● SOLICITAÇÃO 1
Reescreva a parte da resenha de Yonder que começa em "Temos um mundo" e segue até "fazer tão bem.", trocando "bacana" por "legal".
● SOLICITAÇÃO 2
Dê continuidade à resenha de Yonder: The Cloud Catcher Chronicles a partir da última frase apresentada.

Review | Yonder: The Cloud Catcher Chronicles

Este é o tipo de jogo que costumo chamar de ''cute game'', um game ''fofinho'' e bastante casual que dificilmente agradará quem busca por desafios, combate, lore, essas coisas. Yonder: The Cloud Catcher Chronicles conta uma história clichê, a velha história do ''escolhido'' que precisa salvar o mundo das ''trevas'', basicamente falando é isso. A história em si não é ruim, mas definitivamente não é algo que se destaque, há muitos jogos por aí que apresentam um enredo mais rico e cativante, como por exemplo RiME.

Antes de falar sobre a jogabilidade é importante mencionar que Yonder não é um Stardew Valley 3D, por favor não compre este jogo com um pensamento desses. Há semelhanças inegáveis, mas não ao ponto de chamá-lo de uma ''cópia mal feita'' (como vi em algumas análises). O foco em Yonder é o mundo, a criação, a exploração e principalmente suas missões, a fazendinha está lá, mas nem de longe é o principal recurso, e se você realmente jogar vai entender o que estou dizendo.

Temos um mundo aberto onde é possível explorar, coletar recursos, fazer missões, pescar, cuidar da fazendinha e outros. A jogabilidade foi adaptada de forma bacana e os controles respondem super bem, dá até gosto de jogar com os Joy Cons, coisa que qualquer dono de Switch sabe que nem todo jogo consegue fazer tão bem.

No mundo de Gemea não há combate, não há desafios complexos e os quebra-cabeças são pra lá de fáceis, isso talvez tenha prejudicado um pouco o game, pois quase tudo é mais fácil do que deveria, há uma forte sensação de que as coisas foram amaciadas para tornar o jogo o mais casual possível, assim como uma ave tritura a comida para alimentar seus filhotes, sabe? Entendo que o foco do jogo é ser casual, mas parece que deram tanta ênfase nisso que o jogo ficou sem graça a partir de certo ponto, por isso torno a repetir: Yonder não é para quem quer desafios!

Outro elemento um tanto desanimador é o sistema de recompensas, você não sente que foi recompensado à altura dos seus serviços, sem falar da questão monetária defasada pelo preço estabelecido por certos mercadores e da falta de um sistema que lembre o jogador que ele está, de fato, fazendo progresso. Essa questão monetária é mais uma característica de que o jogo foi amaciado... você consegue abusar de promoções e comprar vários itens por 90% desconto ou mais.

Há também o sistema de crafting integrado, com os recursos coletados é possível criar coisas, trocar por materiais, etc. É um sistema bacana, entretanto ele é como quase tudo no jogo, simples demais.

● DADOS FORNECIDOS

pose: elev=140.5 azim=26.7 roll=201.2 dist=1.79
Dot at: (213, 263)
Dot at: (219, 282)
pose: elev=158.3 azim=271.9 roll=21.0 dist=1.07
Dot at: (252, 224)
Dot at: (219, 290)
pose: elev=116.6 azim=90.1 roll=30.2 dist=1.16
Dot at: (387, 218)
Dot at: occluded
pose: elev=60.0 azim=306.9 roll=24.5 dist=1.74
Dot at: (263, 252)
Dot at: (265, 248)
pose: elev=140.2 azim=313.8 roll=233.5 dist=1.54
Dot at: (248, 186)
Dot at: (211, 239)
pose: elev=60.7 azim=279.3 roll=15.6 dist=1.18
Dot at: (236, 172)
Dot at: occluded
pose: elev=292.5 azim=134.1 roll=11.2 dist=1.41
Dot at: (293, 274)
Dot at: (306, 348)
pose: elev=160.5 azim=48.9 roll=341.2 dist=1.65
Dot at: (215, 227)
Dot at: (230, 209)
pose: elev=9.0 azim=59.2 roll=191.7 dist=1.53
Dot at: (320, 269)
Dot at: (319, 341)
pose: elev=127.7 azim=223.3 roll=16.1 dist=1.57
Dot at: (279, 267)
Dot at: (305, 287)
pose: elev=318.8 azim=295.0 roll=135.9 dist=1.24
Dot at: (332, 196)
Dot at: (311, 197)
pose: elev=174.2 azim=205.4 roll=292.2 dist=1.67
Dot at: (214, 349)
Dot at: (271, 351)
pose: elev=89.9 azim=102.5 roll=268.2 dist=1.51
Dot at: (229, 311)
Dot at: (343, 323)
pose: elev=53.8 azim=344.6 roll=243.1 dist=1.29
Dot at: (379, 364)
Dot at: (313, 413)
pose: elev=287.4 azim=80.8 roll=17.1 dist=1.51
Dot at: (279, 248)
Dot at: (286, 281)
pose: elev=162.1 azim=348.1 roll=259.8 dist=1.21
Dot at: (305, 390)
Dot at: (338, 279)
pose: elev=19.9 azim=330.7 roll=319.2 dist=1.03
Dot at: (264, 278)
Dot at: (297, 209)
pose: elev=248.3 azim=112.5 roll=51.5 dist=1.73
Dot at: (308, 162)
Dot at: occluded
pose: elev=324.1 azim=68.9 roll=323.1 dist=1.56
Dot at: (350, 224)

● RESULTADO 1
Temos um mundo aberto onde é possível explorar, coletar recursos, fazer missões, pescar, cuidar da fazendinha e outros. A jogabilidade foi adaptada de forma legal e os controles respondem super bem, dá até gosto de jogar com os Joy Cons, coisa que qualquer dono de Switch sabe que nem todo jogo consegue fazer tão bem.

● RESULTADO 2
No geral o port pro Switch foi bem feito, mas fora da dock é notável que a resolução foi bastante sacrificada e isso talvez prejudique nos pontos em que o jogo mais brilha, sua beleza gráfica, sua arte e seus visuais. Você se perde na beleza do mundo, para, tira screenshots, explora mais um pouco, vê um animal e observa, contempla a flora, sente a imersão e o quanto aquele mundo é lindo. É como eu sempre digo, jogos também são uma espécie de arte.

Falando em arte, os gráficos são muito bonitos e lembram jogos como The Legend of Zelda: The Wind Waker, My Time At Portia e o já citado RiME. Simplesmente não há o que criticar em relação a isso. Tenho certeza de que você se sentirá nas nuvens ao explorar as terras de Gemea.

O desempenho no geral é aceitável, tive alguns problemas gráficos em relação a objetos não renderizando e coisas do tipo, mas nada que afetasse a experiência a ponto de merecer uma crítica, afinal, todos os jogos têm problemas, o que não pode acontecer é um desses problemas afetar a experiência do jogador.

Conclusão: No final temos aqui um jogo lindo e que deve agradar quem busca algo mais casual, porém, ele tem seus problemas e isso precisa ser levado em consideração na hora de considerar a compra, os $25 (Nintendo eShop) e R$45,99 (Steam) cobrados pelo produto parecem não fazer sentido quando você o joga, por isso gostaria de recomendá-lo somente em promoção, talvez algo em torno de R$15-20 seja mais justo, mas isso vai variar de jogador para jogador, obviamente.

É duro de admitir, mas o fato é que este jogo era (e ainda é, caso façam uma mega atualização) muito mais promissor. Faltam recursos que jogos desse gênero e estilo precisam ter, recursos tão essenciais que sem eles a alma do game é perdida, foi aí que o jogo pecou, é como comer uma coxinha recheada com purê de batata doce em vez de frango.